Ludimila Beviláqua F. Terra


sexta-feira, 3 de julho de 2009


AS ARTES

“ A unidade da arte reside no fato de que, não importa se com palavras, sons melódicos, cores ou massa, o artista cria imagens que exprimem seu sentimento profundo do mundo.”
Escrever, pintar, arquitetar, teatralizar, dançar, compor, esculpir ... as mãos humanas são, realmente, surpreendentes. Surpreendentes ao manisfestarem concretamente o imaginário : uma tradução da linguagem espiritual.
A arte transcende a lógica ; dribla a exatidão ; molda convicções.
O artista é, indiscutivelmente, o cronista de seu tempo. Provamos isso, ao analisarmos os estilos de época. Provamos isso, quando percebemos que nada é totalmente novo em se tratando de arte. O artista influencia e é influenciado.
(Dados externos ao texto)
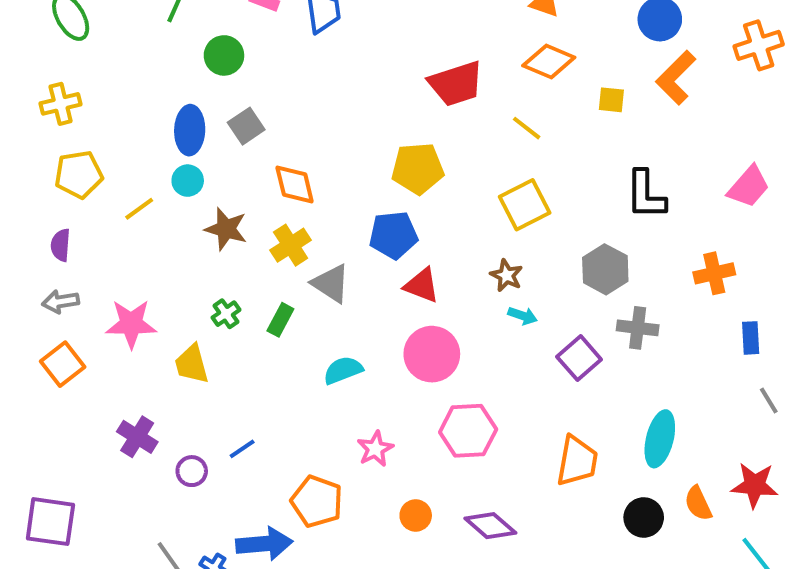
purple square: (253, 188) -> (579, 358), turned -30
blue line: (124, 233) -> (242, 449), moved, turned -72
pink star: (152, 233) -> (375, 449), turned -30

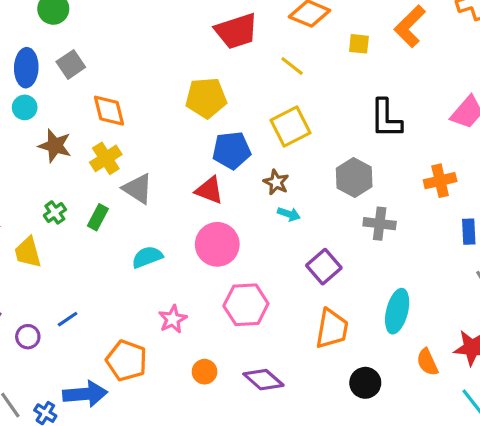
blue pentagon: (393, 235) -> (232, 150), moved
purple square: (579, 358) -> (324, 267), moved
black circle: (644, 518) -> (365, 383), moved

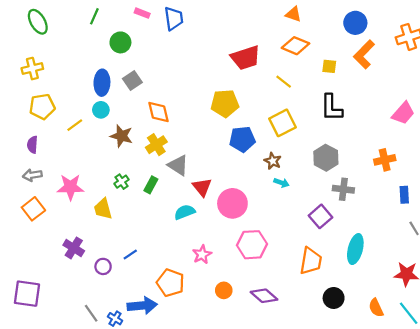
black L-shape: (386, 119) -> (331, 108), moved
red triangle: (209, 190) -> (202, 187), moved, turned 30
purple square: (324, 267) -> (321, 216), moved
orange semicircle: (427, 362) -> (376, 308), moved

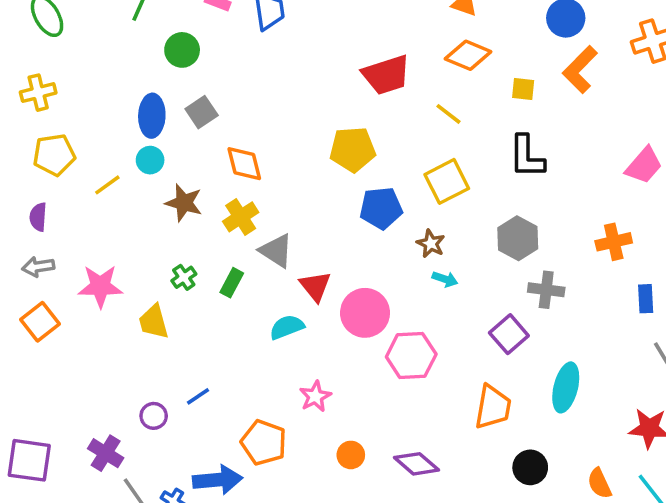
pink hexagon: (252, 245) -> (411, 355), moved
purple cross: (74, 248) -> (106, 453), moved

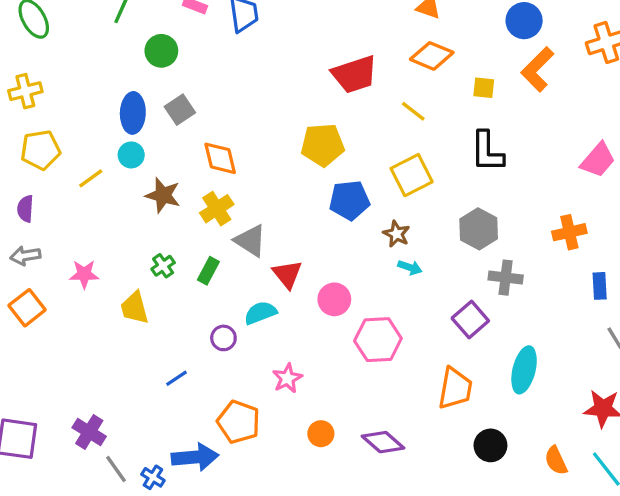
pink star: (100, 286) -> (84, 274), size x0.7
pink circle: (365, 313) -> (334, 299), size x0.7
purple circle: (154, 416) -> (223, 338), moved

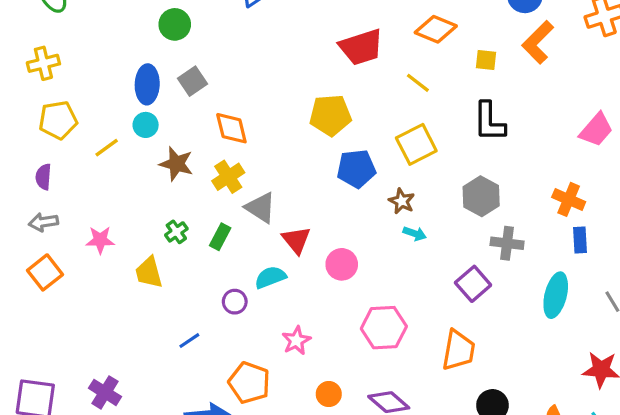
orange cross: (569, 232) -> (569, 199), turned 36
blue rectangle: (600, 286) -> (580, 240), moved
pink hexagon: (378, 340) -> (384, 328), moved
cyan ellipse: (524, 370) -> (556, 295), moved

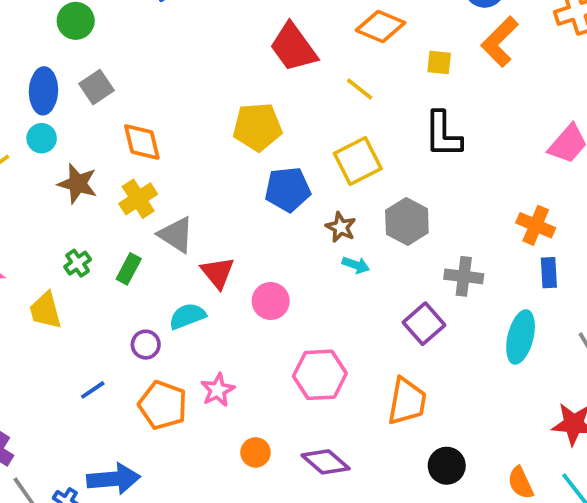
red trapezoid: (361, 47) -> (293, 47), turned 72
gray hexagon: (481, 196) -> (407, 221), moved
orange pentagon: (249, 383) -> (163, 405), moved

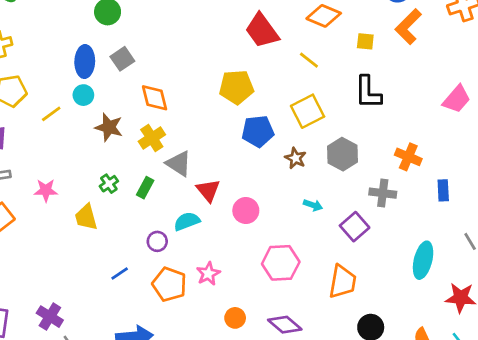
orange cross: (536, 225) -> (408, 157), moved
cyan arrow: (356, 265) -> (313, 205), moved
cyan ellipse: (521, 337) -> (423, 260), moved

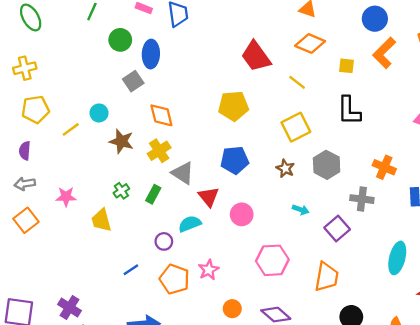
blue ellipse: (85, 62) -> (151, 54), moved
blue pentagon: (258, 131) -> (235, 160), moved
Percebe e sente as minúcias de seu tempo: conta-nos ,mostra-nos , embriaga-nos com sua lucidez.
A arte é muitas coisas ... é criação, é invenção, é transformação.
Não procure funções para sua existência ... o olhar do artista não está preocupado com suas explicações. Basta que, a partir de sua obra, nenhuma imagem passe impunemente diante de seus olhos, ouvidos ou mãos.
Ao deparar-se com um teto pintado por Mestre Ataíde, não gaste nomenclaturas ... emocione-se ! Ao tocar os profetas de Aleijadinho, deixe que a pedra-sabão derrame solidez. Derreta-se com os relógios amolecidos de Dalí. Não permita que seu filho cresça sem Monteiro Lobato. Colha girassóis de Van Gogh. Passeie pelas pontes de Monet. Brinque com os meninos de Brodósqui de Portinari. Compreenda as metáforas de Neruda. Surpreenda-se diante das cores de Frida Kallo . Tome um vinho tinto ouvindo Jobim. Pise descalço no solo rachado de Graciliano. Ame Diadorim como Riobaldo. E acredite no compositor Claude Debussy quando ele diz que a arte é a mais bela das mentiras.
Ao retratar a história visual do pensamento, o artista é quase mágico ... capta o abstrato : concretiza- o.
Um outro mundo? Talvez ! Mas prefiro crer na sensibilidade. Aquela sensibilidade que faz com que uma teia de aranha molhada pela chuva seja descrita como um guarda-chuva de cristal.
O universo artístico é o universo da subjetividade. A matéria-prima ... a própria existência. “ Uma parte de mim é todo mundo. Outra parte é ninguém : fundo sem fundo.”
Retomo aos verbos iniciais e imperativamente peço-te : escreva, pinte, arquitete, teatralize, dance, componha, esculpa ... viva para contar que a mente humana é inesgotável e que a maior das expressões artísticas está na simplicidade, na cumplicidade e na espontaneidade do ato de criar.